I have to apply conditions to pyspark dataframes based on a distribution.
My distribution looks like:
mp = [413, 291, 205, 169, 135]
And I am generating condition expression like this:
when_decile = (F.when((F.col(colm) >= float(mp[0])), F.lit(1))
.when( (F.col(colm) >= float(mp[1])) & (F.col(colm) < float(mp[0])), F.lit(2))
.when( (F.col(colm) >= float(mp[2])) & (F.col(colm) < float(mp[1])), F.lit(3))
.when( (F.col(colm) >= float(mp[3])) & (F.col(colm) < float(mp[2])), F.lit(4))
.when( (F.col(colm) >= float(mp[4])) & (F.col(colm) < float(mp[3])), F.lit(5))
.otherwise(F.lit(-99)))
Then applying it to dataframe:
df_temp = df_temp.withColumn('decile_rank', when_decile)

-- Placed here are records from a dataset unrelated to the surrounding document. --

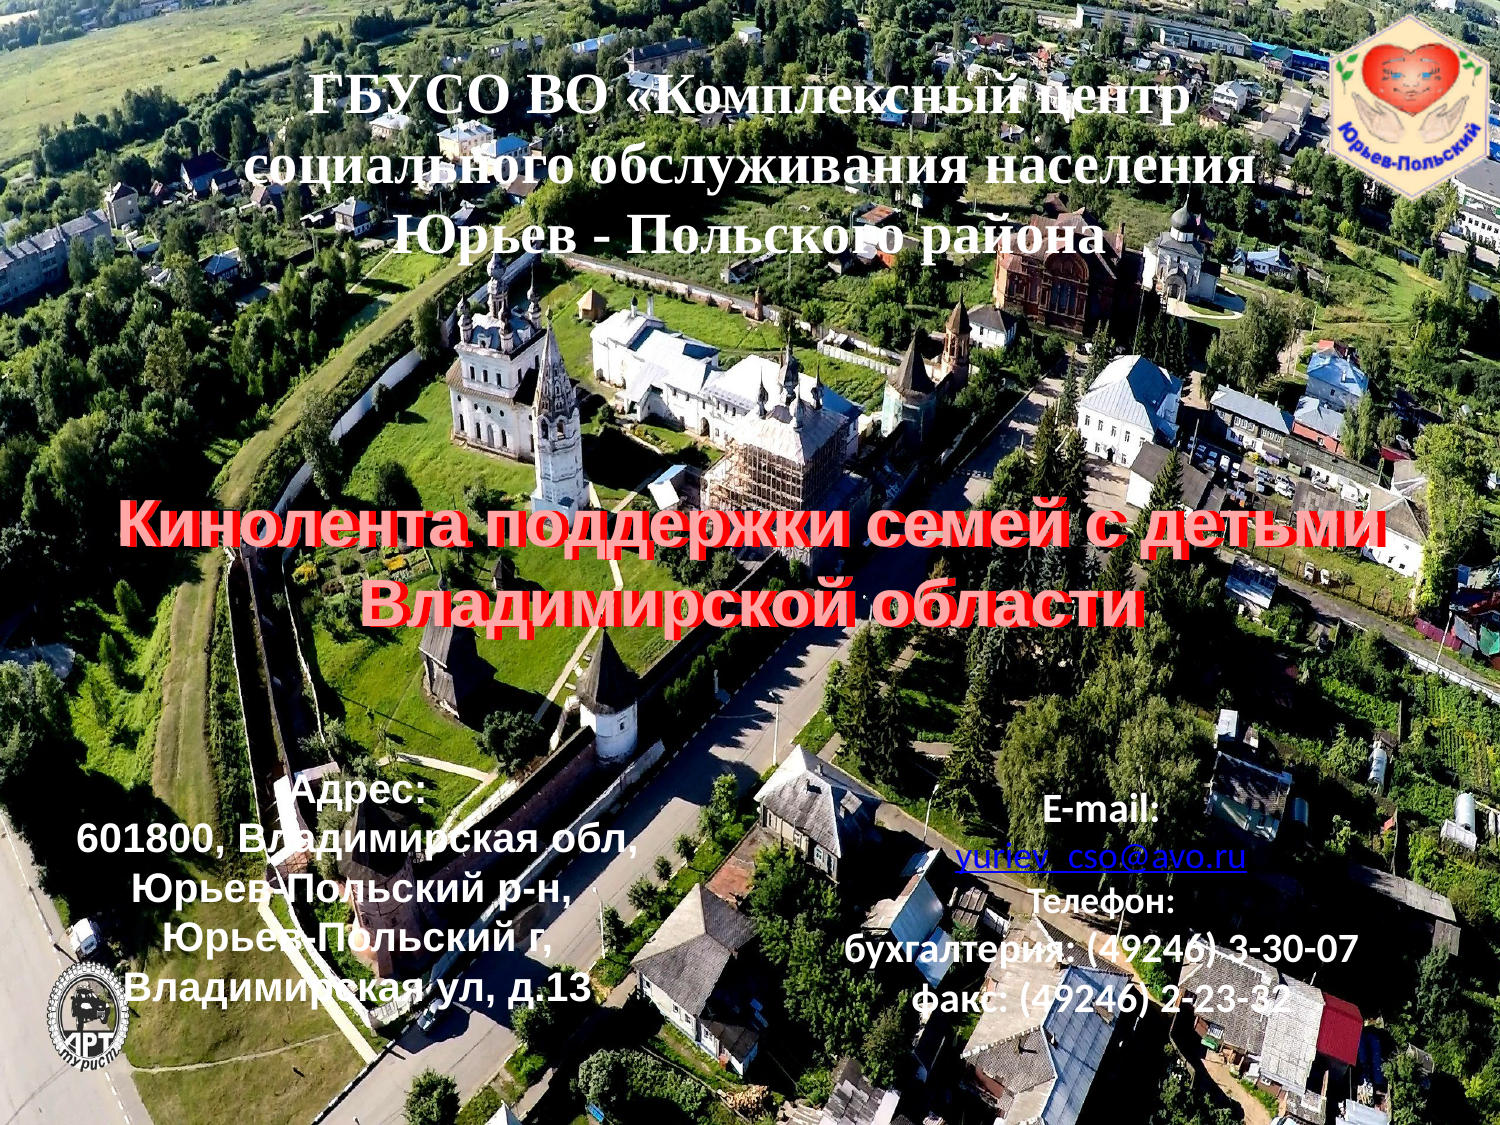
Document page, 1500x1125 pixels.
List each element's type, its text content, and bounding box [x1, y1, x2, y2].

title ГБУСО ВО «Комплексный центр социального обслуживания населения Юрьев - Польского района [158, 54, 1342, 266]
text_box Кинолента поддержки семей с детьми Владимирской области [70, 472, 1430, 650]
picture [0, 0, 1500, 1125]
subtitle Адрес: 601800, Владимирская обл, Юрьев-Польский р-н, Юрьев-Польский г, Владимирская ул, д.13 [70, 761, 645, 1043]
text_box E-mail: yuriev_cso@avo.ru Телефон: бухгалтерия: (49246) 3-30-07 факс: (49246) 2-23-32 [796, 773, 1407, 1029]
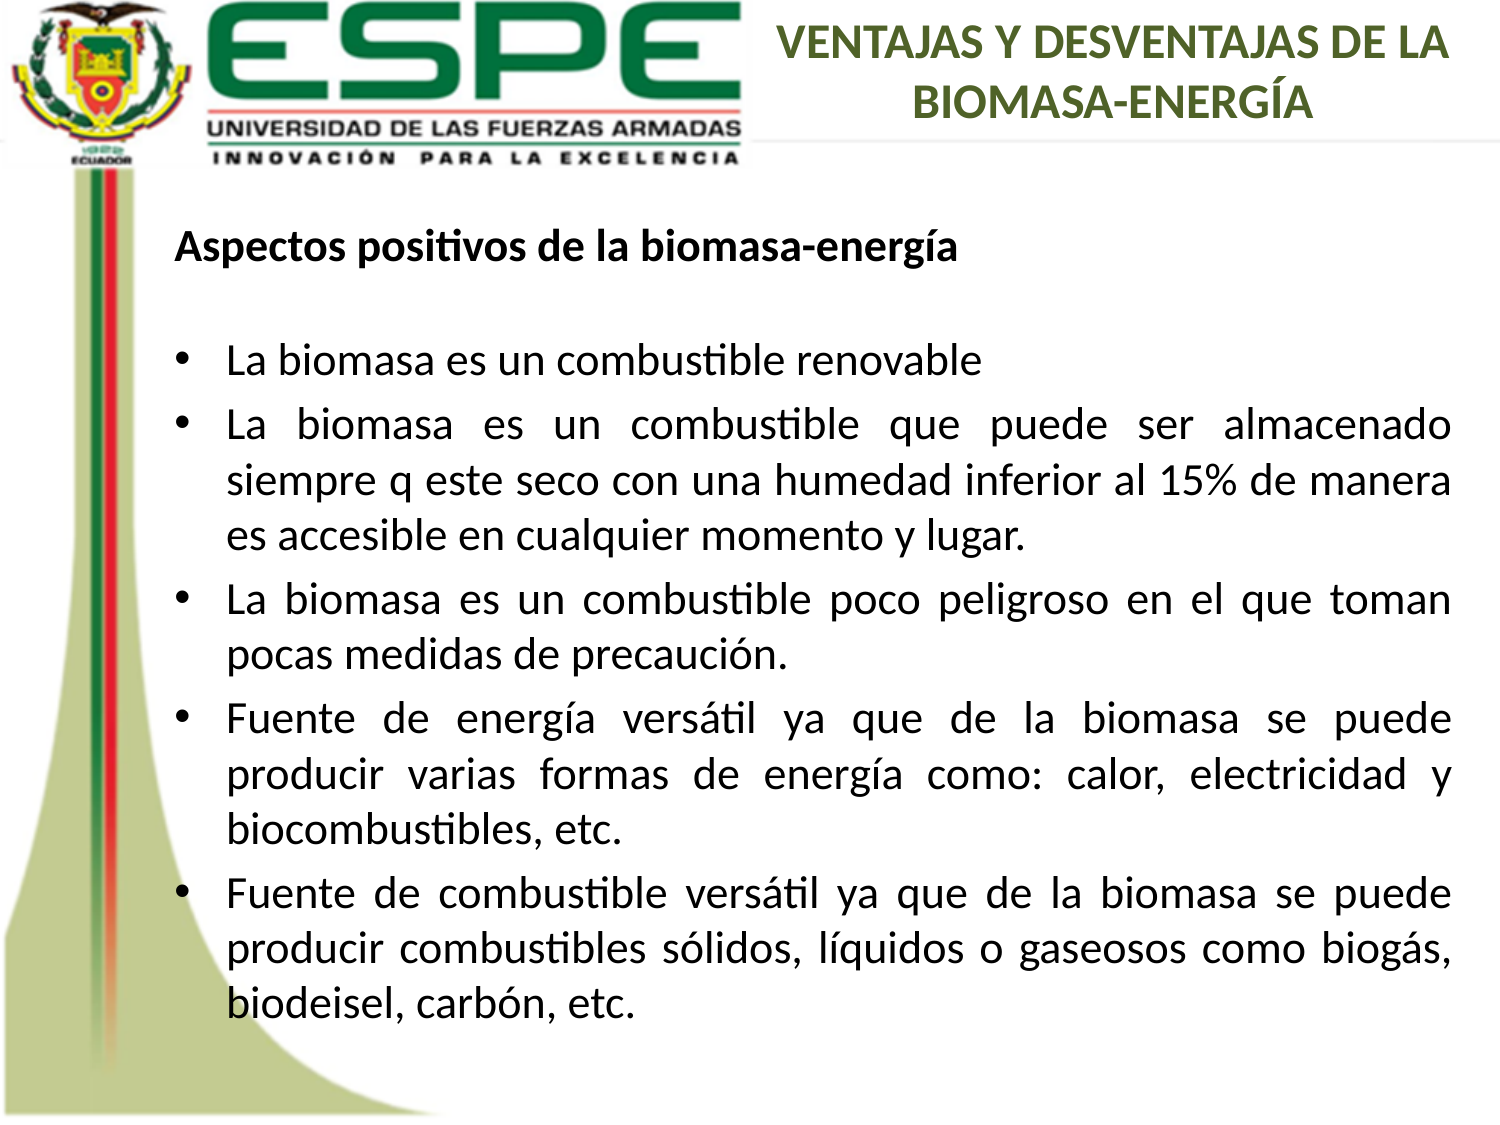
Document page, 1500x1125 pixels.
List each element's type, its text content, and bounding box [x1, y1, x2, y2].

picture [0, 0, 1500, 1125]
text_box VENTAJAS Y DESVENTAJAS DE LA BIOMASA-ENERGÍA [726, 1, 1500, 96]
list Aspectos positivos de la biomasa-energía La biomasa es un combustible renovable La biomasa es un combustible que puede ser almacenado siempre q este seco con una humedad inferior al 15% de manera es accesible en cualquier momento y lugar. La biomasa es un combustible poco peligroso en el que toman pocas medidas de precaución. Fuente de energía versátil ya que de la biomasa se puede producir varias formas de energía como: calor, electricidad y biocombustibles, etc. Fuente de combustible versátil ya que de la biomasa se puede producir combustibles sólidos, líquidos o gaseosos como biogás, biodeisel, carbón, etc. [159, 208, 1469, 1059]
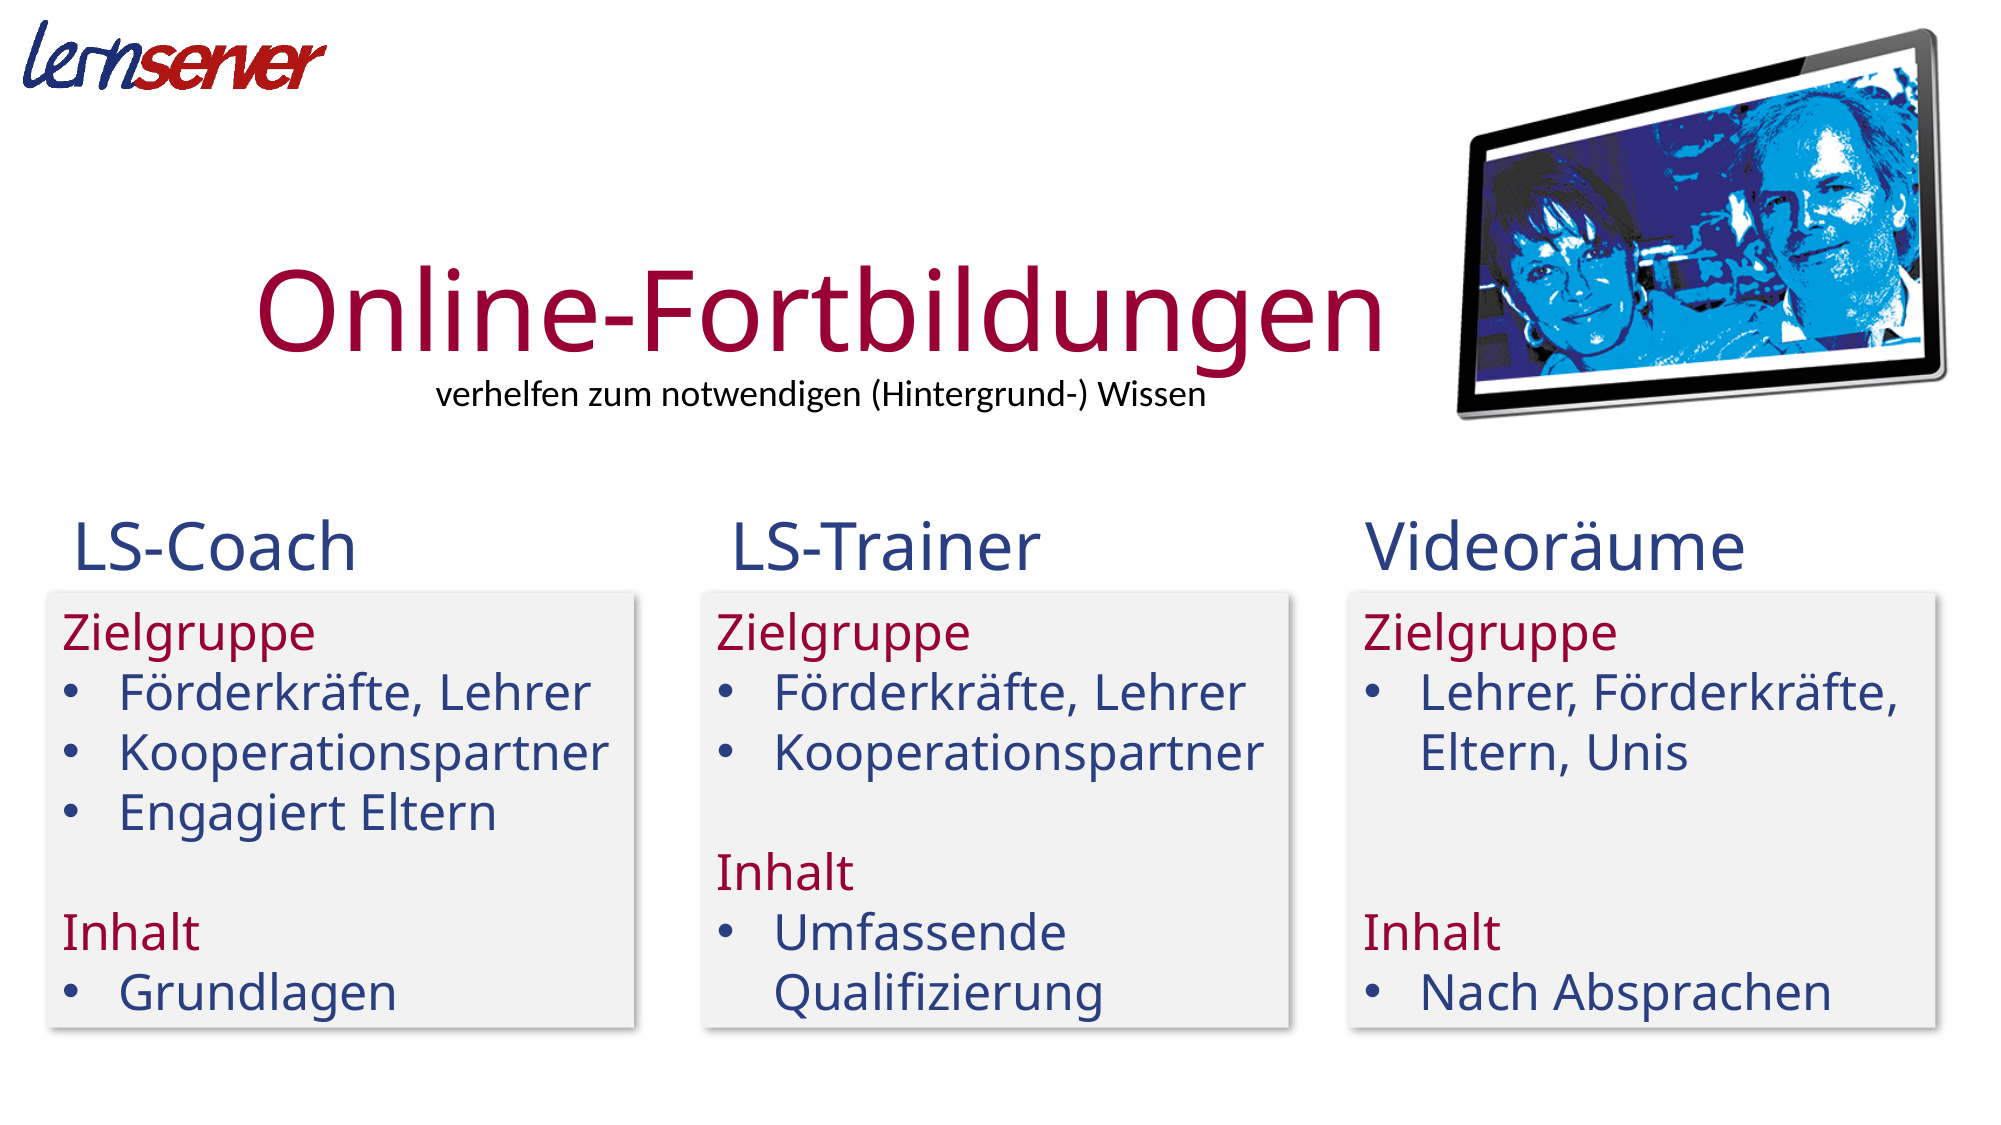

Now I have to keep this code in a function which receives 'mp'
and 'df_temp'
as inputs. The length of 'mp'
is variable.
So, now I am generating condition expression like this:
when_decile = '(F.when((F.col(colm) >= float(' + str(mp[0]) + '), F.lit(1))'
for i in range(len(mp)-1):
when_decile += '.when( (F.col(colm) >= float(' + str(mp[i+1]) + ')) & (F.col(colm) < float(' + str(mp[i]) + ')), F.lit(' + str(i+2) + '))'
when_decile += '.otherwise(F.lit(-99)))'
The problem now is that the 'when_decile'
is a string and it cannot be applied to 'df_temp'
.
How can I convert this string to a condition?
Try this,
df_temp = df_temp.withColumn('decile_rank', eval(when_decile))